One attraction of recurrent or total events analysis is that they describe the full burden of disease and are potentially more meaningful to patients, representing the full disease experience. Therefore, describing reductions in total events may be helpful to explain treatment effects to patients. Explaining treatment efficacy is difficult in a clinical setting, and it is well known that relative risks are poorly understood by patients and by some clinicians. Other methods of expressing treatment benefits, such as the number needed to treat, are equally, if not more difficult, in the setting of total events.25 We reported that the AUC ratio for dapagliflozin vs placebo was 0.72, not dissimilar to the estimates from the conventional model-based approaches that we had prespecified. Although the relative risk reduction can be described as a ratio, perhaps more usefully the absolute risk reduction of 2.2 months over a 3-year period is easily explained to clinicians and patients, ie, a gain of 2.2 months of event-free survival. This absolute risk reduction with the accompanying time scale is a directly interpretably into clinically relevant terms for the patient. Simulation studies of power calculations using this approach suggest that sample sizes based on time to first events may be 20% larger than samples based on an AUC.17 The results that we observed using the AUC method (which is an extension of the restricted mean survival time used in multiple disease areas2629) were consistent with the more traditional model-based approaches to analyzing total events.
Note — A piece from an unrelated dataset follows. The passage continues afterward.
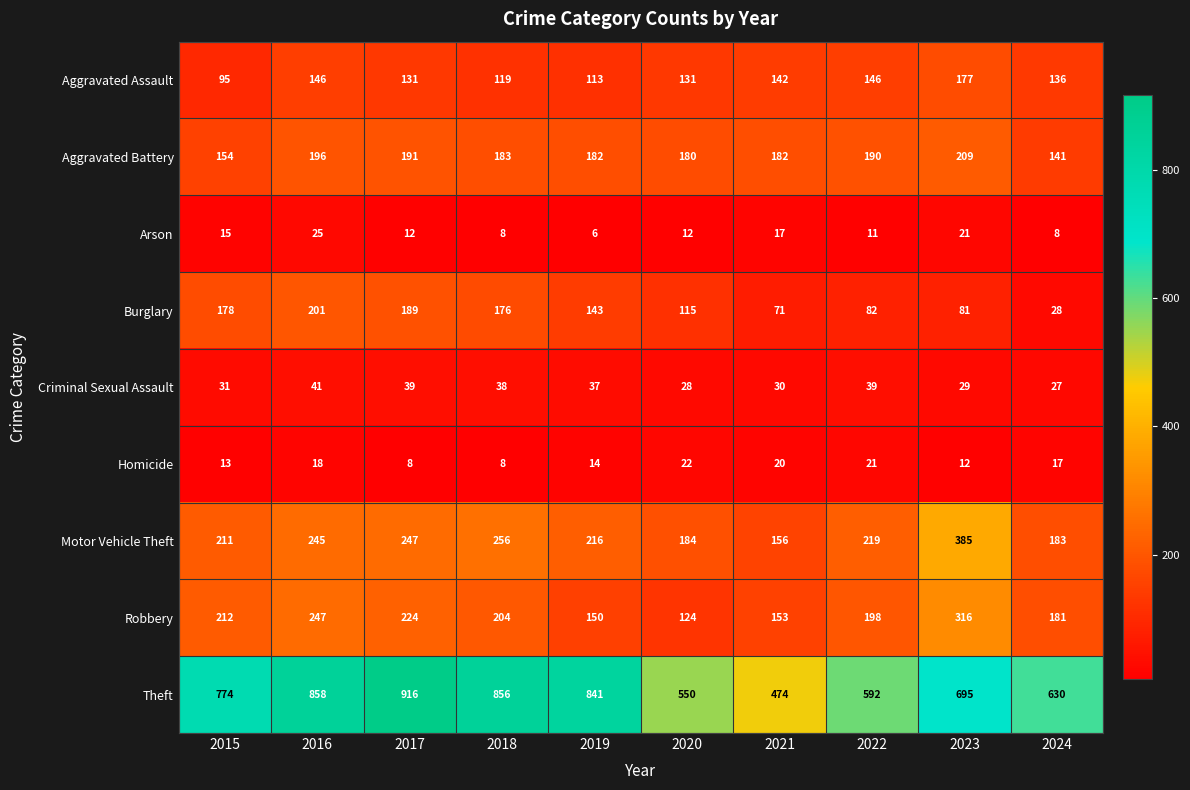

Count the number of data series in this chart.

9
The technique may be useful in situations where model assumptions are not met, as the approach does not require a statistical model to be constructed and could be used in addition to other metrics, such as days alive and out of hospital.

Conclusions

In summary, among patients with HFmrEF or HFpEF, dapagliflozin reduced the risk of total (first and recurrent) HF events or cardiovascular deaths compared with placebo. HF events are common and preventable, and the efficacy of dapagliflozin in reducing the number of these events is consistent across a broad range of subgroups and across the spectrum of EF.